Arrangiarsi, la parola giusta. Africa Milele e la sua fondatrice, Lilian Sora, 42 anni, fanese di Falcineto Castracane, così sono sempre state percepite nel mondo del volontariato. Ultime arrivate, poco conosciute, un filo improvvisate. Anche un po’ troppo sorde ai consigli di chi già lavorava da anni in Kenya e predicava prudenza, nell’adozione di misure di sicurezza e nella scelta dei collaboratori: «Io per esempio smisi nel 2013 d’accettare volontari, perché sono pericolosi», fu il commento a caldo di Popi Fabrizio, dopo il sequestro. Lui è un ex discografico che collaborava con Renato Zero e che a Chakama aveva aperto una fattoria solidale, prima d’avere discussioni proprio con Lilian Sora e d’andarsene.
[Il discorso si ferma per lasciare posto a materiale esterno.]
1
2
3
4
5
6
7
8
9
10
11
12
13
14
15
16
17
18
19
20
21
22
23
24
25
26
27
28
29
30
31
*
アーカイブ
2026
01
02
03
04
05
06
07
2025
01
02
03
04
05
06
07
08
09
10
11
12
Esiste una responsabilità di chi manda questi ragazzi e una tendenza di molti volontari a mettersi nei guai, è sempre stato il pensiero di Fabrizio. Perché sono «pericolosi per la loro leggerezza, per la loro ingenuità, per la mancanza assoluta di rispetto delle regole del Paese che li ospita, per l’esagerato amore nei confronti dei bambini, solo perché sono scalzi, sporchi, affamati e fanno tanta tenerezza. Pensano a una bella vacanza, pensano alla novità, pensano alle foto, ai milioni di video che poi di sera postano sui social. Pensano di essere immuni da tutto e quasi ogni giorno, senza saperlo, rischiano grosso. Sono pericolosi e controproducenti, anche se apprezzo il loro grande impegno, che riconosco spontaneo e genuino».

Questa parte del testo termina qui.